Spectral simulation to investigate the effects of nanoparticle diameter and nanolayer on the ferrofluid flow over a slippery rotating disk in the presence of low oscillating magnetic field

This article explores the impacts of the solid-liquid interfacial layer and nanoparticle diameter on the unsteady ferrous-water nanoliquid flow over a spinning disk. The existence of velocity slip is presumed on the disk. Additionally, the low oscillating magnetic field effect is included to extract the hydrothermal consequences of the problem. Shliomis theory has been presented to verbalize the foremost equations of the mentioned flow problem. The similarity transformation renders the dimensionless equations. Spectral quasilinearization technique along with the residual error profile is presented to resolve the converted equations.

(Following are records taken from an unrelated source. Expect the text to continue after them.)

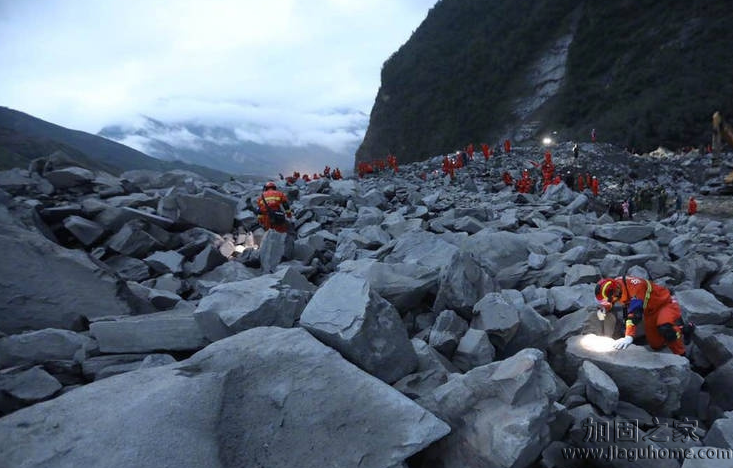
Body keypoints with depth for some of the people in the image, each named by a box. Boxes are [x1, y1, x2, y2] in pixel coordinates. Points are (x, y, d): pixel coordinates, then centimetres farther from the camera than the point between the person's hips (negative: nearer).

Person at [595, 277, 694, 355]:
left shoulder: (635, 286, -39)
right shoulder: (615, 285, -17)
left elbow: (635, 313, -49)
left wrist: (629, 337, -55)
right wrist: (602, 308, -19)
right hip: (651, 310, 8)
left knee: (665, 329, -38)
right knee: (656, 345, 12)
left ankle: (680, 356, -12)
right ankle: (683, 329, 35)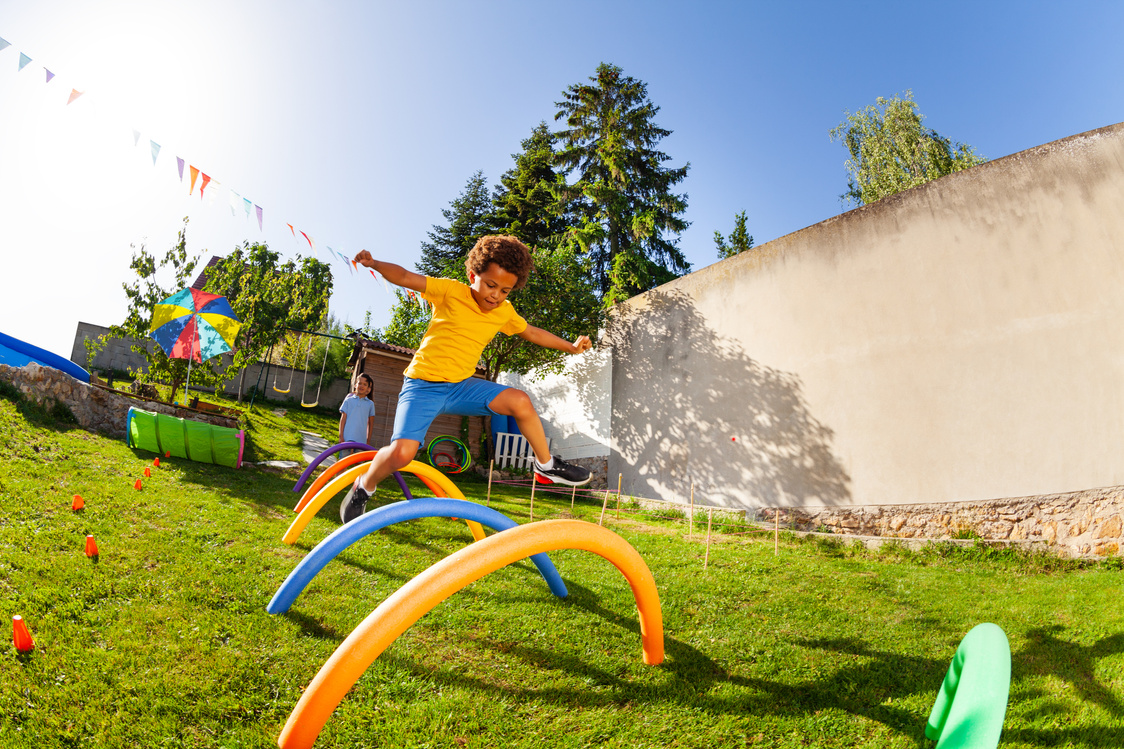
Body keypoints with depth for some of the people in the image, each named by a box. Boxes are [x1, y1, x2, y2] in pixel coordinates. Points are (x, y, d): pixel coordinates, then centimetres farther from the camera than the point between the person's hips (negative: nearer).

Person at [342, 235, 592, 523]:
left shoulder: (505, 311, 5)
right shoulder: (451, 291, -10)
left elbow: (533, 333, 20)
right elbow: (405, 277, -15)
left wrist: (571, 347, 22)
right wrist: (374, 264, -33)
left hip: (460, 386, 5)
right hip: (423, 385, -4)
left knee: (520, 401, -14)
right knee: (401, 452, -22)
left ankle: (546, 465, 6)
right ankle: (364, 487, 11)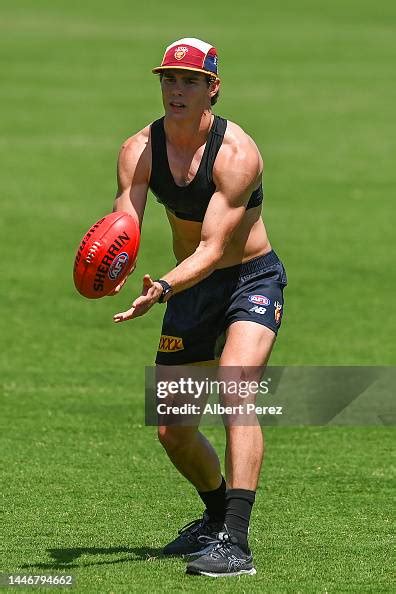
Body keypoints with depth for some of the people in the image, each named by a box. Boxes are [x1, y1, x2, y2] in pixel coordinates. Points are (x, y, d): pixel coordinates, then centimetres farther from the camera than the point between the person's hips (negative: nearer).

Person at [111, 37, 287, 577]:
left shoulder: (237, 154, -25)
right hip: (191, 285, 6)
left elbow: (213, 247, -30)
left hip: (252, 280, -6)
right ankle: (218, 515, 40)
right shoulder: (139, 152, -9)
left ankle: (235, 542, -36)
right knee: (172, 431, 9)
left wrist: (164, 289, -47)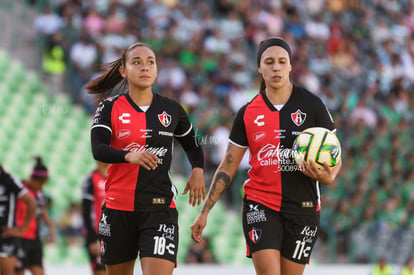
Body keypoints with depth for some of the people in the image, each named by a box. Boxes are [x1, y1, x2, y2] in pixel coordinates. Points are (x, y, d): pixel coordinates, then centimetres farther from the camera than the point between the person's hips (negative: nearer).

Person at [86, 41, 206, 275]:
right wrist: (129, 156, -37)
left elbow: (191, 144, 25)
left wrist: (198, 170, 4)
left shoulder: (171, 109, 8)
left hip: (160, 209, 0)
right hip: (118, 209, 0)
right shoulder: (110, 109, 0)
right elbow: (98, 150, -17)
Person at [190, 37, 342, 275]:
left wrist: (329, 176, -20)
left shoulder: (312, 105, -1)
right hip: (260, 206, 0)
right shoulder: (248, 113, 4)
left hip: (303, 208, 0)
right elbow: (228, 167, 9)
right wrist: (205, 211, 5)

An adequate number of pictures and tables are portrayed to improve the parametric study of the problem. Several streamlines, isotherms, contour plots, and three-dimensional figures are presented to disclose the hydrothermal integrity of the nanofluidic transport. Effective magnetization parameter produces 4.67% skin frictional increment. Heat transport declines for nanoparticle diameter but is enhanced for nanolayer conductivity ratio. The presence of an oscillating magnetic field always promotes heat transference as compared with the absence of the oscillating field. The nanolayer conductivity ratio conveys the highest 8.69% heat transport rate, whereas the magnetization factor provides the lowest, 1.79%. It has novel applications in magnetic drug targeting, hard disk scaling, magnetic resonance imaging, spin coating, lubrication, and so forth.

Automated summary

This article investigates the effects of the solid-liquid interfacial layer and nanoparticle diameter on the unsteady ferrous-water nanoliquid flow over a spinning disk, along with the presence of velocity slip and low oscillating magnetic field. The study utilizes Shliomis theory to explain the primary equations, presenting dimensionless equations through similarity transformations and solving them with spectral quasilinearization technique. The results reveal the impact of magnetization parameter and nanolayer conductivity ratio on heat transport.